Secondo Bergson, il nostro modo usuale di concepire il tempo come una successione di istanti della stessa durata, basato sul movimento delle lancette dell'orologio, è il frutto di un'operazione dell'intelletto, che "spazializza" il tempo, ossia lo concepisce come una realtà fisica e lo divide in segmenti uguali. A questo tempo della scienza Bergson contrappone un tempo interiore, continuo, indivisibile e irripetibile, che è quello della nostra coscienza, nella quale i vari momenti si compenetrano gli uni negli altri senza soluzione di continuità. Questa durata interiore è l'autentica temporalità, mentre il tempo della scienza è una costruzione intellettuale. Scrive Bergson, "Al di fuor di me, nello spazio, c'è un'unica posizione della lancetta e del pendolo, perché delle posizioni passate non resta nulla. Dentro di me si svolge un processo di organizzazione e di mutua compenetrazione di fatti di coscienza, che costituisce la vera durata." Heidegger, filosofo esistenzialista, nel suo capolavoro "Essere e Tempo" parte dalla domanda: "Cos'è l'essere?" Ed arriva a definire l'essere umano come progetto e poiché ogni progetto è limitato dalla morte, l'essere umano si ritrova calato in una dimensione temporale: il passato è il punto di partenza e il fondamento delle possibilità a venire ed il futuro è l'opportunità di conservazione o mutamento del passato. Il progetto che costituisce l'essere si estrinseca e trova il suo significato nel tempo e da qui sorge l'equivalenza del pensiero heideggeriano: l'essere è il tempo e il tempo è l'essere! Il tempo è il senso del nostro essere in quanto rende possibile l'esprimersi nel mondo, l'esserci nel mondo; per questo, secondo Heidegger, la scienza non può dirci che cosa sia il tempo, ma può solo misurarlo. Con un orologio è, infatti, possibile misurare l'"ora", ma la scienza ignora cosa sia questo "ora" non essendo una realtà oggettiva ma soggettiva.
Il problema del tempo attraversa l'intera storia dell'uomo e ne rappresenta un filo rosso.
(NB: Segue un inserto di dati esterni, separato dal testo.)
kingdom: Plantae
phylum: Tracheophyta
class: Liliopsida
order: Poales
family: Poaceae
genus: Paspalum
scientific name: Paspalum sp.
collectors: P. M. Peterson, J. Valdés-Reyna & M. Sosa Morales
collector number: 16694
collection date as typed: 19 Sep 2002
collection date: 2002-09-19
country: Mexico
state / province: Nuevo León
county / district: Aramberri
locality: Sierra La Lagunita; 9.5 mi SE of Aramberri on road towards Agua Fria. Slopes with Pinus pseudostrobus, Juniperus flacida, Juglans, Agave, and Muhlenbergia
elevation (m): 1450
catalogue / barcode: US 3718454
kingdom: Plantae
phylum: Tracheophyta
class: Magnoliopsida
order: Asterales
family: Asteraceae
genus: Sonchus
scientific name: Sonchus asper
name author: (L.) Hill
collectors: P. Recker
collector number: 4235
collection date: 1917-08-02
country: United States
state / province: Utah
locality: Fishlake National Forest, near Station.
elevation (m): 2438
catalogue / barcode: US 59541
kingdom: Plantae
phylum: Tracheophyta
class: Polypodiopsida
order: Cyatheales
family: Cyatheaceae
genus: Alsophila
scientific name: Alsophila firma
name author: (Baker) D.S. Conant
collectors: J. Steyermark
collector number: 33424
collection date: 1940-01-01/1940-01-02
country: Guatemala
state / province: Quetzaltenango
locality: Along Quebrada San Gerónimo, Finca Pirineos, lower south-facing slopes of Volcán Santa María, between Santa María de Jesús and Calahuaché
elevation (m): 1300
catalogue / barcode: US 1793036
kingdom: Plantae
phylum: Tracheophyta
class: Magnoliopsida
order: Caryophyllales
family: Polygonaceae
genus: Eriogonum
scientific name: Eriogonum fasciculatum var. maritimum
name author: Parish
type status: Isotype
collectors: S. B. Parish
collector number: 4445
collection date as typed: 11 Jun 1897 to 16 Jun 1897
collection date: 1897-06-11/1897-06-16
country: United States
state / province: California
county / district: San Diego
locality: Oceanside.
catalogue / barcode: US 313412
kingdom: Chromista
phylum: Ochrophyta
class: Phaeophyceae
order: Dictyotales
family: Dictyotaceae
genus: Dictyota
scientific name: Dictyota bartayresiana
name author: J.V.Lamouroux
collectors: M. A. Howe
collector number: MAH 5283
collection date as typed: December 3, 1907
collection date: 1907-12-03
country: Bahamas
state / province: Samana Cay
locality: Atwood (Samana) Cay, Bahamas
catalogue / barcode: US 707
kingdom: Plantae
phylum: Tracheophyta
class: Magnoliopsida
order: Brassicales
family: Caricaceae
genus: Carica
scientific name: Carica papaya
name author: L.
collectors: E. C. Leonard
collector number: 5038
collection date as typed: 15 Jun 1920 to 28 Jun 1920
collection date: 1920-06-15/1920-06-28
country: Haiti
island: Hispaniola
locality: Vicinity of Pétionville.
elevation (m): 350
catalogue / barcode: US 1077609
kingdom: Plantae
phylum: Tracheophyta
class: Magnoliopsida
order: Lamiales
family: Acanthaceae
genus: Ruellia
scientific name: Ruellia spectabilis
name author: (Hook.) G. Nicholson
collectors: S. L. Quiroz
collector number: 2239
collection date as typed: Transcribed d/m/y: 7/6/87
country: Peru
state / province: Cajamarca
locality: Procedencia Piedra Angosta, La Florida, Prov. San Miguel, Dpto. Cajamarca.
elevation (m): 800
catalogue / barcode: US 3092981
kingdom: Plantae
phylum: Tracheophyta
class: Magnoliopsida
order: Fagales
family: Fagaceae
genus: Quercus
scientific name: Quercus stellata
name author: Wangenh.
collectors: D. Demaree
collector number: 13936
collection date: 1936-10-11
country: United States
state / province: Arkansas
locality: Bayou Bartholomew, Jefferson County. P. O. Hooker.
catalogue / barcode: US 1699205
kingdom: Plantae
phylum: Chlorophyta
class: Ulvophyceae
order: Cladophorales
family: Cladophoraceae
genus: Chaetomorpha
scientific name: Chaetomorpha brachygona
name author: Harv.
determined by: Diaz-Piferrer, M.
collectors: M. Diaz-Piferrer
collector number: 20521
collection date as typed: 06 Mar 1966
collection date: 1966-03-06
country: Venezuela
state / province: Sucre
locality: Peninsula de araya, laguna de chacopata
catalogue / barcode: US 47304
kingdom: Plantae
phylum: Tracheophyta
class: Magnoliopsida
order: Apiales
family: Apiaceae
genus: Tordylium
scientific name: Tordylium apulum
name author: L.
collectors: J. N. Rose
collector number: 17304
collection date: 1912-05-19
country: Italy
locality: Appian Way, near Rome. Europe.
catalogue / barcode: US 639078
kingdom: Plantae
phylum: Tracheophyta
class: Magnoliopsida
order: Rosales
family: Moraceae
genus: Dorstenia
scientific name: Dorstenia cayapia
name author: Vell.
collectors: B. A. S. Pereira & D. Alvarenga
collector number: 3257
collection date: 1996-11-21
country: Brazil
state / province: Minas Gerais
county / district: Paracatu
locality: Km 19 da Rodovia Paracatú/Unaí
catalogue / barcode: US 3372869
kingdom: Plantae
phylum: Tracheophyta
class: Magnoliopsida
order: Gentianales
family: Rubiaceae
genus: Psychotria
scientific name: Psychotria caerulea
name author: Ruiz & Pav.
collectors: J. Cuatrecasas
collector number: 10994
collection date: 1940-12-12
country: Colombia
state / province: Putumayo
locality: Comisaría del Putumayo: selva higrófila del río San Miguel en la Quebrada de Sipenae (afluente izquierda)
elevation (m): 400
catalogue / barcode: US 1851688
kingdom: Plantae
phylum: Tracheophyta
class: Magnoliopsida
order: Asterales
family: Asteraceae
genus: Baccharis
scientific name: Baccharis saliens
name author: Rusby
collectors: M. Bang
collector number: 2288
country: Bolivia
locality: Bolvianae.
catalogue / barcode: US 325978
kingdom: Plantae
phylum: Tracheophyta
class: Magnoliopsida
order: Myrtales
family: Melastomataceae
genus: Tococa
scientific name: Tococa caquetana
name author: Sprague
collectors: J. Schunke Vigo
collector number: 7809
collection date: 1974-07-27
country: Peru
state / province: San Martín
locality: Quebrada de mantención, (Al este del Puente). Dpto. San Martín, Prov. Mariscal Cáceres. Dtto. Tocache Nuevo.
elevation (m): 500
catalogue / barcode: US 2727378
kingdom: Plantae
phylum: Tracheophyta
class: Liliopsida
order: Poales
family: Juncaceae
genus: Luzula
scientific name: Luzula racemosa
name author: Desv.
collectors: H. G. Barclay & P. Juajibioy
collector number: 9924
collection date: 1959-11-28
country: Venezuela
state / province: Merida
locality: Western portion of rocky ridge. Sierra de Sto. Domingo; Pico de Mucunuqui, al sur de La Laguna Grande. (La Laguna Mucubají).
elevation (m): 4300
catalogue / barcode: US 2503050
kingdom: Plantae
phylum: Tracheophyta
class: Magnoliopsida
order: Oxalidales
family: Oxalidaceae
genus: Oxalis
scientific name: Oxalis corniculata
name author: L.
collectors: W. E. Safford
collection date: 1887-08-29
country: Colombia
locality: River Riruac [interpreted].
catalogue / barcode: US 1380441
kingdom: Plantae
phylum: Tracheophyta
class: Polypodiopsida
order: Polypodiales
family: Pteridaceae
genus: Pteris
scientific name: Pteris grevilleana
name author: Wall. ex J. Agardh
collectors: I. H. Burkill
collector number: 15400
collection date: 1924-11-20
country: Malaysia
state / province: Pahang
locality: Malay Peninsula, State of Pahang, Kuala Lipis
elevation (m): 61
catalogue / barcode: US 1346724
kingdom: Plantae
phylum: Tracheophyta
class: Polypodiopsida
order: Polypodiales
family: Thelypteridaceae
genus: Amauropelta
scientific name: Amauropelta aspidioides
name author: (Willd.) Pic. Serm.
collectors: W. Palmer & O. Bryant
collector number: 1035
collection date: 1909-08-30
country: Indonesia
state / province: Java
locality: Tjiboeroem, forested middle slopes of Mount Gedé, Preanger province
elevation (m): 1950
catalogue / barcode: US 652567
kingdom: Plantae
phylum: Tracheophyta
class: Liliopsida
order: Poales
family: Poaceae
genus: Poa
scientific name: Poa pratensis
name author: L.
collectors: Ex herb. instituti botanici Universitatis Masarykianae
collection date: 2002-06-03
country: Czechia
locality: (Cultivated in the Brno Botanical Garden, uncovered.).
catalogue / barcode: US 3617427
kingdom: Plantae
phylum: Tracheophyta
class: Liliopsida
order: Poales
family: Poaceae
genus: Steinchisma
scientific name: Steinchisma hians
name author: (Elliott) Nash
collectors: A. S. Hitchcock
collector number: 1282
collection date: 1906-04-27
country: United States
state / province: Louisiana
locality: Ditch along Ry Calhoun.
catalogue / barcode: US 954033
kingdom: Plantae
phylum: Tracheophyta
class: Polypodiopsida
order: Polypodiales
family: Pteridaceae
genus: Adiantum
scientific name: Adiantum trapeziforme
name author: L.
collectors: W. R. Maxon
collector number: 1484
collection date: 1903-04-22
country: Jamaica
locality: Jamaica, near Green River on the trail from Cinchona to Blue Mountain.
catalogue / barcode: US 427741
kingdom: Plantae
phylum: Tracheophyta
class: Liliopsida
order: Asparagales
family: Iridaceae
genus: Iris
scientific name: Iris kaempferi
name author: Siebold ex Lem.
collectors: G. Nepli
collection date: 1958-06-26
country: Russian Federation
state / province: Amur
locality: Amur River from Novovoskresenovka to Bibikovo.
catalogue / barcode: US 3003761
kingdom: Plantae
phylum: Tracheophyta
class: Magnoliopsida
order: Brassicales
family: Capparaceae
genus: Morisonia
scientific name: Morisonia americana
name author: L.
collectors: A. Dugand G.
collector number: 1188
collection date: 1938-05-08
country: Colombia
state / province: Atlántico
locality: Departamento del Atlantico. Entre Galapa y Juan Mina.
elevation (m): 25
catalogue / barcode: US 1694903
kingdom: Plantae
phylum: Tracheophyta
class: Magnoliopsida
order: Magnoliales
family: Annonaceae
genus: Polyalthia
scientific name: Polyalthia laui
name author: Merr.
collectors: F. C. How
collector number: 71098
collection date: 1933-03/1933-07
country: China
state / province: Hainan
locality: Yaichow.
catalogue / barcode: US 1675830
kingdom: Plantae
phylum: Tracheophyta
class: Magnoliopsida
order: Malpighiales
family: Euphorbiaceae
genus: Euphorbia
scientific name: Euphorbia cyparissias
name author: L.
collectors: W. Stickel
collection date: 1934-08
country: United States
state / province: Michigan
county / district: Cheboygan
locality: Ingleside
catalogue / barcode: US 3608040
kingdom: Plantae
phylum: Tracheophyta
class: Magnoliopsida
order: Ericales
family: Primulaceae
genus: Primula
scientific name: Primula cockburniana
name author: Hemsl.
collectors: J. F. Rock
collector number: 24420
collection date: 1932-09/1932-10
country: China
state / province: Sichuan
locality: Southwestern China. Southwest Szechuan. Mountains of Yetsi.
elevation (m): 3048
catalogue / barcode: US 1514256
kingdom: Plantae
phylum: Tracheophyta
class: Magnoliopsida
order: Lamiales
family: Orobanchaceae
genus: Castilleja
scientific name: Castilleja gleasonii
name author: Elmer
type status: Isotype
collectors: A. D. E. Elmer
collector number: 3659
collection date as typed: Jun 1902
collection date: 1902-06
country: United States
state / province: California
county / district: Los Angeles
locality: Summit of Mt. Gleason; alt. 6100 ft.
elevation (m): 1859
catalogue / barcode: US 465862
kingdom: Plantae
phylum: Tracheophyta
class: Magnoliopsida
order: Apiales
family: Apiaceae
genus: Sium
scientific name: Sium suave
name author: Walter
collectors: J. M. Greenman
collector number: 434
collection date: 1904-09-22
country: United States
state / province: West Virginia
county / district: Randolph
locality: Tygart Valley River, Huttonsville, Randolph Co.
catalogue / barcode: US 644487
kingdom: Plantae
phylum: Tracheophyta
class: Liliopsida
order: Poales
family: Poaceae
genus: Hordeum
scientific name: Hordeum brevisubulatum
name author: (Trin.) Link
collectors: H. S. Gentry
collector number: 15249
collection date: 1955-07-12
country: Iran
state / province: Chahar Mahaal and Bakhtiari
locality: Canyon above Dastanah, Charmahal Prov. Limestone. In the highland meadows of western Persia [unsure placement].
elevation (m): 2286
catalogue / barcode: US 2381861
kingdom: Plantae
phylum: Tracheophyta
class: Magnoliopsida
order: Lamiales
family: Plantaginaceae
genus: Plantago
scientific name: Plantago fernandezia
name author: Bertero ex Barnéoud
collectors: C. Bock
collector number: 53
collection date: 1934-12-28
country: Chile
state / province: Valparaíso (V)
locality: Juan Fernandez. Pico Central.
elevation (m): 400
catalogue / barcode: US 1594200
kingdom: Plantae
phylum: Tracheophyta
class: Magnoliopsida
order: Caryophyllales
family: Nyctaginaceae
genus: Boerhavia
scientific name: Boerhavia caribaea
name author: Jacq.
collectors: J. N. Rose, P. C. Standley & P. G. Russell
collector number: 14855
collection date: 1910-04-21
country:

Consapevolmente o inconsapevolmente tutti esperiamo lo scorrere del tempo. Oggi il coronavirus ha modificato la nostra percezione del tempo. Noi davamo il futuro assolutamente per scontato. Adesso a nostre spese abbiamo dovuto imparare che non è così, che nulla è certo. Per la prima volta il mondo intero sta sperimentando una dimensione sospesa. Ora che il tempo è paradossalmente più nostro, il nostro tempo è diventato estremamente fluido e lentissimo, lo sentiamo "vuoto". Il mondo, dopo questa faccenda, non sarà più lo stesso. Ci sarà un mondo pre-covid e un mondo post-covid. E anche il tempo, la nostra percezione del tempo, cambierà radicalmente.